MATERIAL SUPPLIED>
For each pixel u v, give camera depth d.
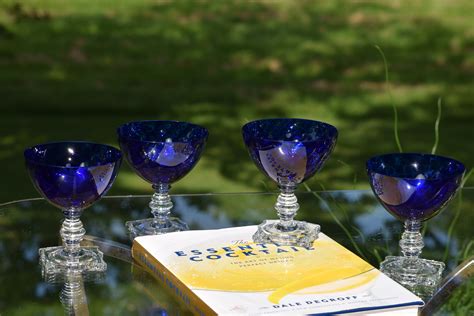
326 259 1.57
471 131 5.92
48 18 8.95
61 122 5.87
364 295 1.42
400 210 1.57
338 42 8.59
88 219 1.91
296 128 1.78
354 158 5.15
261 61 7.92
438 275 1.62
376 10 9.84
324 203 2.07
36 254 1.70
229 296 1.40
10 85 6.73
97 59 7.72
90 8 9.38
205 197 2.08
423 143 5.57
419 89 7.11
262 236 1.69
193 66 7.67
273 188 4.64
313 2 10.15
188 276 1.49
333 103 6.68
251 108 6.50
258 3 10.05
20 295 1.53
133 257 1.69
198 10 9.64
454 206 2.08
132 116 6.15
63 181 1.52
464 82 7.37
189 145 1.67
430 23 9.30
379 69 7.75
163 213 1.85
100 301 1.51
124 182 4.57
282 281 1.47
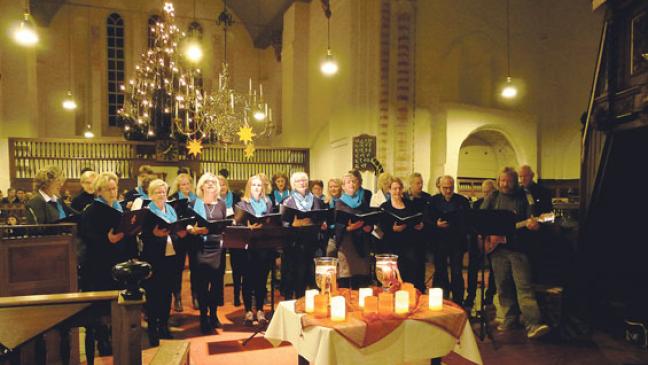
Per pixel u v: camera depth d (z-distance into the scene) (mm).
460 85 12984
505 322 5934
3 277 4363
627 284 6426
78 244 5414
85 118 18531
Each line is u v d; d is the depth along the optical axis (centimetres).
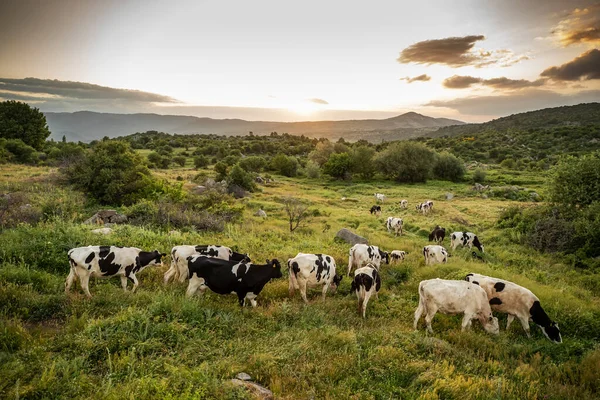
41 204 1850
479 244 1936
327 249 1580
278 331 755
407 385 589
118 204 2444
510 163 8162
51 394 472
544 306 989
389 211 3650
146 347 611
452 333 826
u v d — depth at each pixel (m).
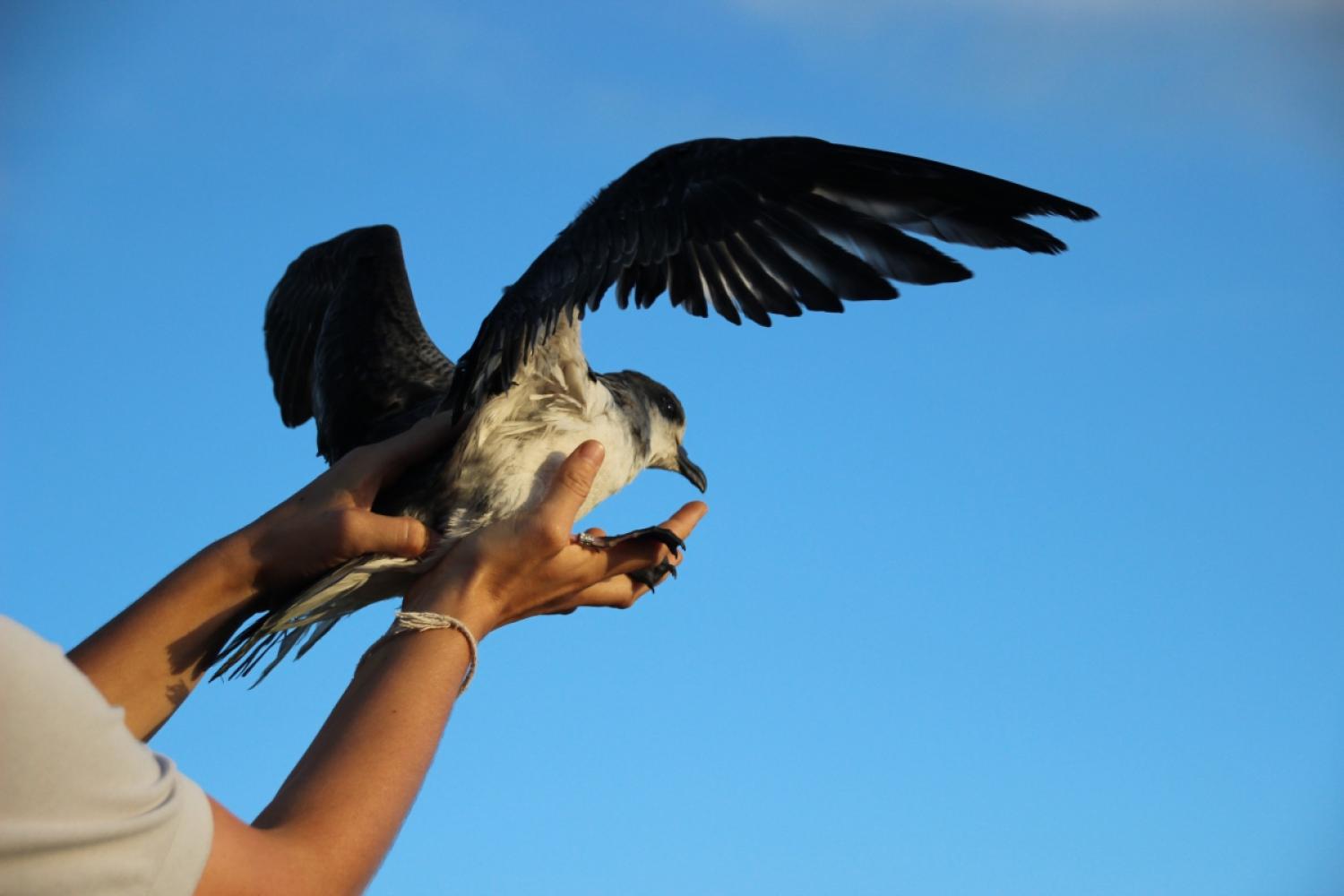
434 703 2.40
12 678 1.52
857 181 3.67
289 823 1.99
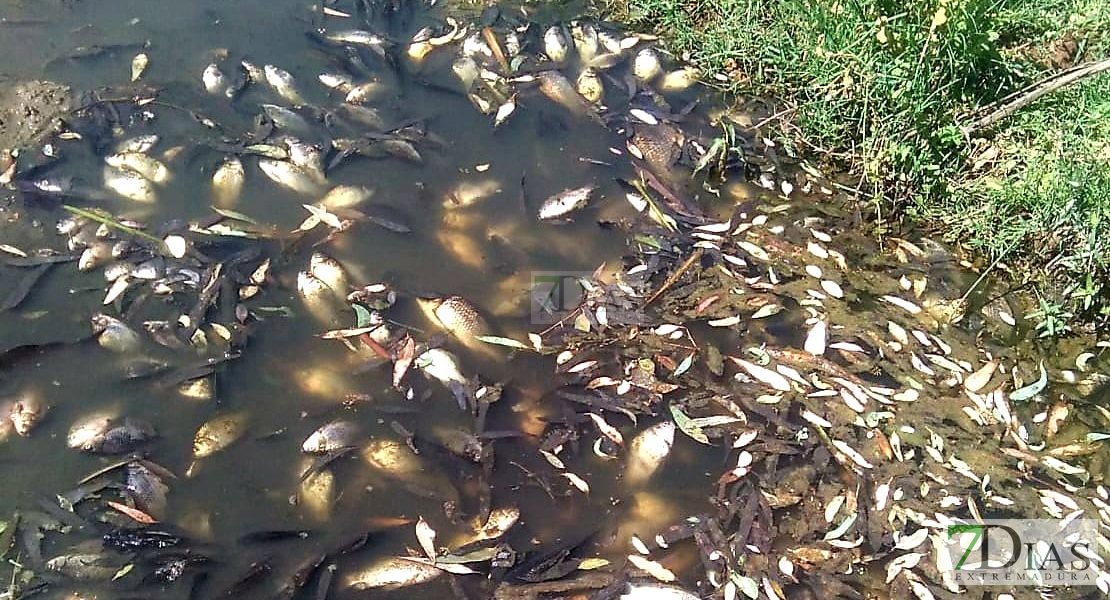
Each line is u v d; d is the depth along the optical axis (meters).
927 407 1.97
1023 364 2.07
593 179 2.37
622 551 1.73
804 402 1.95
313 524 1.74
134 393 1.88
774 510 1.79
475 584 1.67
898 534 1.78
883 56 2.39
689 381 1.97
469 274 2.12
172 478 1.78
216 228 2.15
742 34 2.75
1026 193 2.24
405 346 1.96
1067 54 2.58
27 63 2.54
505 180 2.34
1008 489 1.86
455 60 2.66
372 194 2.27
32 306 1.98
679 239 2.24
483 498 1.78
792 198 2.39
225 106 2.47
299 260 2.11
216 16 2.78
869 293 2.19
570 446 1.85
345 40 2.70
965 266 2.26
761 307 2.12
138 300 2.00
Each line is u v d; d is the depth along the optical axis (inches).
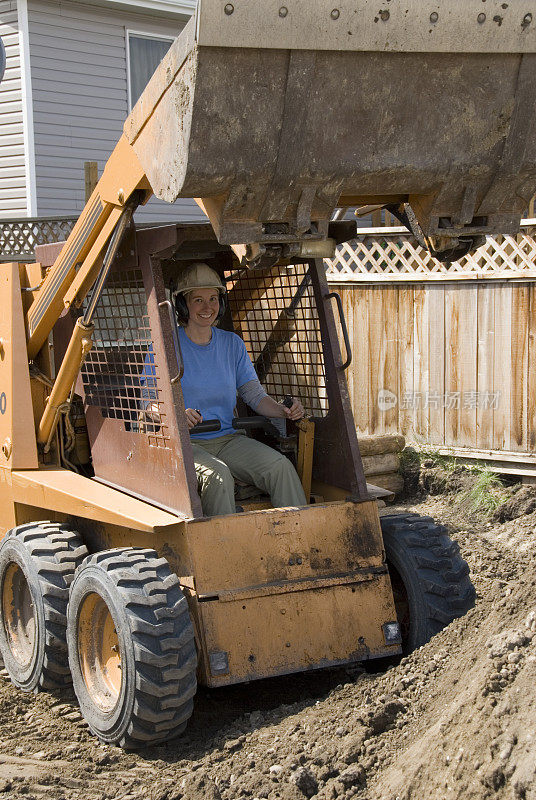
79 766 149.3
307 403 199.6
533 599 145.8
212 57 122.8
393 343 331.0
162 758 151.6
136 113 146.1
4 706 177.3
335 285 345.4
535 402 295.4
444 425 320.8
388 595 171.0
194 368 192.5
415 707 144.4
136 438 178.5
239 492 189.3
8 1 482.3
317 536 167.9
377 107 133.8
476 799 113.6
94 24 505.0
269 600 160.7
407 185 143.1
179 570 160.6
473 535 270.2
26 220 411.2
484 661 134.5
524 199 150.2
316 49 125.3
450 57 132.0
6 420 205.8
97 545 191.3
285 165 134.5
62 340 202.5
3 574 193.8
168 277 203.5
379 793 126.5
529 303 294.2
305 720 149.6
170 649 147.0
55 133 496.7
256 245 146.0
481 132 139.6
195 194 136.3
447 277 310.5
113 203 163.8
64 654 177.3
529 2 129.6
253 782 135.1
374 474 313.1
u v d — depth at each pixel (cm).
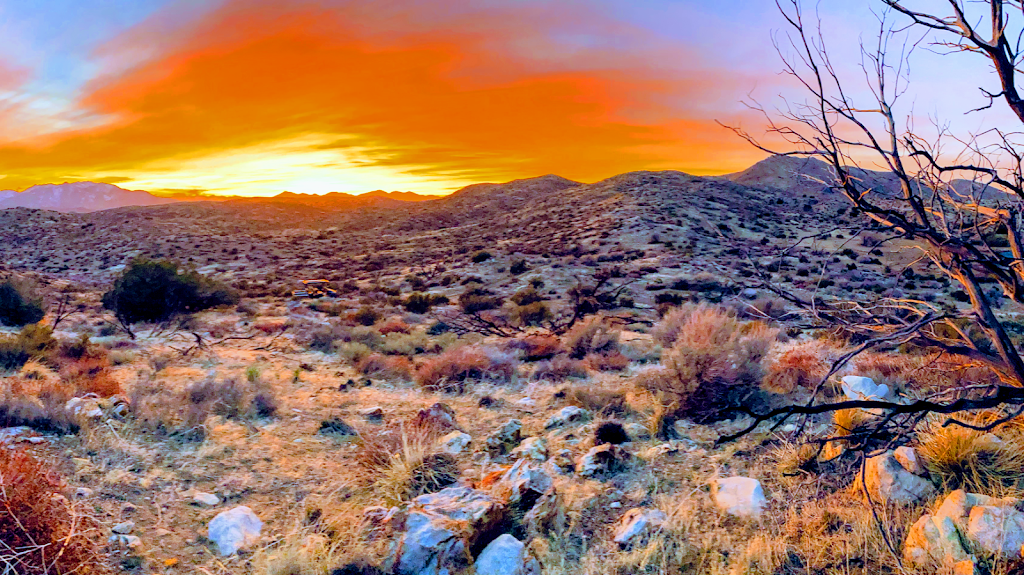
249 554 418
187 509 486
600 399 841
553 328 2027
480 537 416
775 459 558
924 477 438
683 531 437
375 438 642
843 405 307
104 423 671
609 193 9925
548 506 462
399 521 423
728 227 6438
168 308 2053
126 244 9512
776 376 826
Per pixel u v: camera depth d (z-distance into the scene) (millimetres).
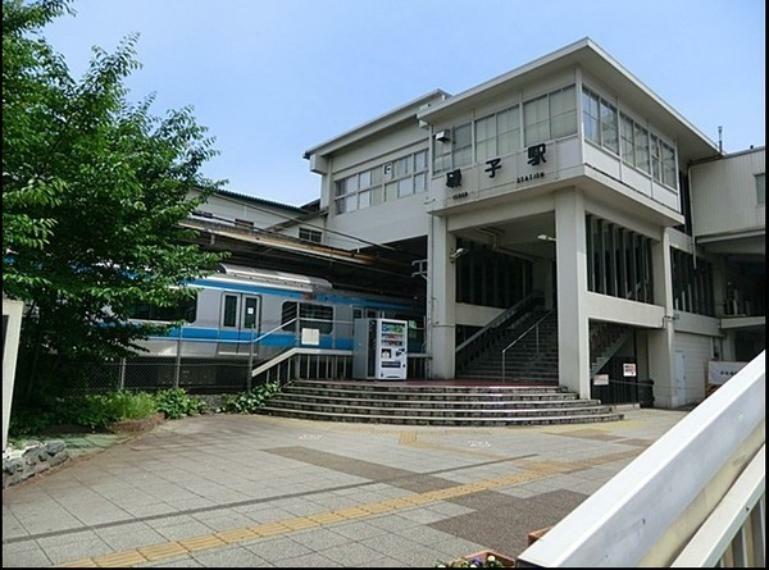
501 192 16469
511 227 18922
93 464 7219
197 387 14719
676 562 2986
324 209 23984
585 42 14727
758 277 26359
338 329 17938
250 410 14086
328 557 3961
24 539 4238
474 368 19281
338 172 23906
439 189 18281
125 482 6219
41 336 9555
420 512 5168
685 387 20188
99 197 8562
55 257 9000
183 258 10570
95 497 5535
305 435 10266
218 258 11344
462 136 18156
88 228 9086
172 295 9883
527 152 15977
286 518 4895
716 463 3600
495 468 7371
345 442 9461
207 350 14773
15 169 7750
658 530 2994
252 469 7039
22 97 7520
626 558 2760
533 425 12594
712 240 21453
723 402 3936
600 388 18344
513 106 16859
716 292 23281
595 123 15734
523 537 4504
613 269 17375
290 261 19922
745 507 3496
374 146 22391
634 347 19750
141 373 13570
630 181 16750
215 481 6324
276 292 16781
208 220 18391
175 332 14133
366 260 20703
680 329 20203
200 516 4910
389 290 23359
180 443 9062
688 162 22250
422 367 19141
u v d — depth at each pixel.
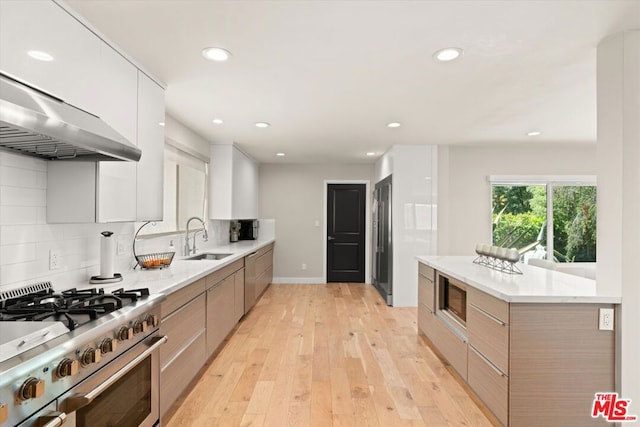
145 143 2.52
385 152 5.86
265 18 1.89
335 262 7.16
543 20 1.91
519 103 3.33
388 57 2.37
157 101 2.70
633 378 2.01
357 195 7.16
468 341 2.65
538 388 2.04
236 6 1.78
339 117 3.81
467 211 5.59
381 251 6.03
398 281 5.32
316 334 4.05
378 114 3.70
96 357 1.41
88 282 2.32
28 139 1.60
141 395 1.84
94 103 1.97
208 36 2.08
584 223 5.63
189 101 3.25
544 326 2.04
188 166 4.29
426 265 3.78
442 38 2.11
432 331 3.57
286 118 3.85
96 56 1.99
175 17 1.88
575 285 2.32
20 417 1.12
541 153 5.60
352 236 7.15
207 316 3.06
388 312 5.00
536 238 5.65
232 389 2.74
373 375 2.99
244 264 4.52
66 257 2.18
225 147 5.09
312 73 2.62
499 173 5.59
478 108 3.49
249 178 6.24
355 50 2.26
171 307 2.31
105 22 1.92
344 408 2.47
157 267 2.94
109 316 1.56
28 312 1.53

HOW TO COMPLETE THIS TASK> From the first record above to the last, output each one exactly and omit the pictures.

REPLY TO THE EXERCISE>
For each pixel u v, give camera depth d.
326 259 1.57
471 131 5.92
48 18 8.95
61 122 5.87
364 295 1.42
400 210 1.57
338 42 8.59
88 219 1.91
296 128 1.78
354 158 5.15
261 61 7.92
438 275 1.62
376 10 9.84
324 203 2.07
36 254 1.70
229 296 1.40
10 85 6.73
97 59 7.72
90 8 9.38
205 197 2.08
423 143 5.57
419 89 7.11
262 236 1.69
193 66 7.67
273 188 4.64
313 2 10.15
188 276 1.49
333 103 6.68
251 108 6.50
258 3 10.05
20 295 1.53
133 257 1.69
198 10 9.64
454 206 2.08
132 116 6.15
63 181 1.52
464 82 7.37
189 145 1.67
430 23 9.30
379 69 7.75
163 213 1.85
100 301 1.51
124 182 4.57
282 281 1.47
Per pixel u v: camera depth d (z-distance into the scene) (mm).
460 85 12984
505 322 5934
3 277 4363
627 284 6426
78 244 5414
85 118 18531
Each line is u v d; d is the depth along the optical axis (centimetres).
41 204 1850
479 244 1936
327 249 1580
278 331 755
407 385 589
118 204 2444
510 163 8162
51 394 472
544 306 989
389 211 3650
146 347 611
452 333 826
u v d — depth at each pixel (m).
434 703 2.40
12 678 1.52
857 181 3.67
289 823 1.99
Each line is u v d; d is the depth along the optical axis (meters).
927 407 1.97
1023 364 2.07
593 179 2.37
622 551 1.73
804 402 1.95
313 524 1.74
134 393 1.88
774 510 1.79
475 584 1.67
898 534 1.78
883 56 2.39
689 381 1.97
469 274 2.12
172 478 1.78
216 228 2.15
742 34 2.75
1026 193 2.24
405 346 1.96
1067 54 2.58
27 63 2.54
505 180 2.34
1008 489 1.86
455 60 2.66
372 194 2.27
32 306 1.98
679 239 2.24
483 498 1.78
792 198 2.39
225 106 2.47
299 260 2.11
216 16 2.78
869 293 2.19
570 446 1.85
345 40 2.70
965 266 2.26
761 307 2.12
138 300 2.00
Each line is u v d; d is the depth along the optical axis (inches).
79 766 149.3
307 403 199.6
533 599 145.8
212 57 122.8
393 343 331.0
162 758 151.6
136 113 146.1
4 706 177.3
335 285 345.4
535 402 295.4
444 425 320.8
388 595 171.0
194 368 192.5
415 707 144.4
136 438 178.5
239 492 189.3
8 1 482.3
317 536 167.9
377 107 133.8
476 799 113.6
94 24 505.0
269 600 160.7
407 185 143.1
179 570 160.6
473 535 270.2
26 220 411.2
484 661 134.5
524 199 150.2
316 49 125.3
450 57 132.0
6 420 205.8
97 545 191.3
285 165 134.5
62 340 202.5
3 574 193.8
168 277 203.5
379 793 126.5
529 303 294.2
305 720 149.6
170 649 147.0
55 133 496.7
256 245 146.0
481 132 139.6
195 194 136.3
447 277 310.5
113 203 163.8
64 654 177.3
529 2 129.6
253 782 135.1
374 474 313.1
u v d — depth at each pixel (cm).
249 554 418
187 509 486
600 399 841
553 328 2027
480 537 416
775 459 558
924 477 438
683 531 437
375 438 642
843 405 307
104 423 671
609 193 9925
548 506 462
399 521 423
728 227 6438
168 308 2053
126 244 9512
776 376 826
Per pixel u v: camera depth d (z-distance into the scene) (millimetres).
501 192 16469
511 227 18922
93 464 7219
197 387 14719
676 562 2986
324 209 23984
585 42 14727
758 277 26359
338 329 17938
250 410 14086
328 557 3961
24 539 4238
474 368 19281
338 172 23906
439 189 18281
125 482 6219
41 336 9555
420 512 5168
685 387 20188
99 197 8562
55 257 9000
183 258 10570
95 497 5535
305 435 10266
218 258 11344
462 136 18156
88 228 9086
172 295 9883
527 152 15977
286 518 4895
716 463 3600
495 468 7371
345 442 9461
207 350 14773
15 169 7750
658 530 2994
252 469 7039
22 97 7520
626 558 2760
533 425 12594
712 240 21453
723 402 3936
600 388 18344
513 106 16859
716 292 23281
595 123 15734
523 537 4504
613 269 17375
290 261 19922
745 507 3496
374 146 22391
634 347 19750
141 373 13570
630 181 16750
215 481 6324
276 292 16781
208 220 18391
175 332 14133
366 260 20703
680 329 20203
200 516 4910
389 290 23359
180 443 9062
688 162 22250
422 367 19141
u v d — depth at each pixel.
145 143 2.52
385 152 5.86
265 18 1.89
335 262 7.16
543 20 1.91
519 103 3.33
388 57 2.37
157 101 2.70
633 378 2.01
357 195 7.16
468 341 2.65
538 388 2.04
236 6 1.78
339 117 3.81
467 211 5.59
381 251 6.03
398 281 5.32
316 334 4.05
378 114 3.70
96 357 1.41
88 282 2.32
28 139 1.60
141 395 1.84
94 103 1.97
208 36 2.08
584 223 5.63
189 101 3.25
544 326 2.04
188 166 4.29
426 265 3.78
442 38 2.11
432 331 3.57
286 118 3.85
96 56 1.99
175 17 1.88
575 285 2.32
20 417 1.12
541 153 5.60
352 236 7.15
207 316 3.06
388 312 5.00
536 238 5.65
232 389 2.74
373 375 2.99
244 264 4.52
66 257 2.18
225 147 5.09
312 73 2.62
499 173 5.59
478 108 3.49
249 178 6.24
355 50 2.26
171 307 2.31
105 22 1.92
344 408 2.47
157 267 2.94
109 316 1.56
28 312 1.53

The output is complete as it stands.